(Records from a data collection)

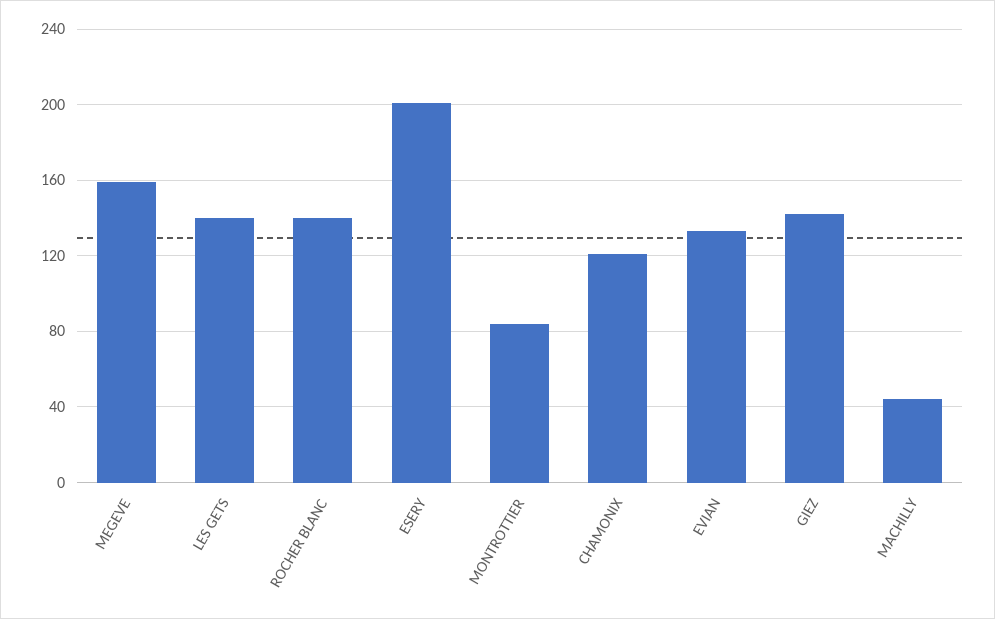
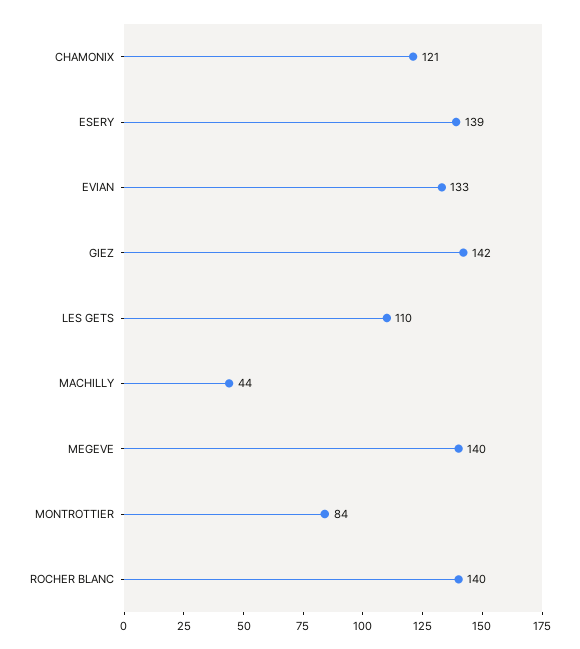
  {
-   "MEGEVE": 160,
+   "MEGEVE": 140,
-   "LES GETS": 140,
+   "LES GETS": 110,
    "ROCHER BLANC": 140,
-   "ESERY": 200,
+   "ESERY": 139,
    "MONTROTTIER": 84,
    "CHAMONIX": 121,
    "EVIAN": 133,
    "GIEZ": 142,
    "MACHILLY": 44
  }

* **Task instructions**: Copy the records above exactly. Do not carry any picture into the copy.

* **Answer box**:
  {
-   "MEGEVE": 160,
+   "MEGEVE": 140,
-   "LES GETS": 140,
+   "LES GETS": 110,
    "ROCHER BLANC": 140,
-   "ESERY": 200,
+   "ESERY": 139,
    "MONTROTTIER": 84,
    "CHAMONIX": 121,
    "EVIAN": 133,
    "GIEZ": 142,
    "MACHILLY": 44
  }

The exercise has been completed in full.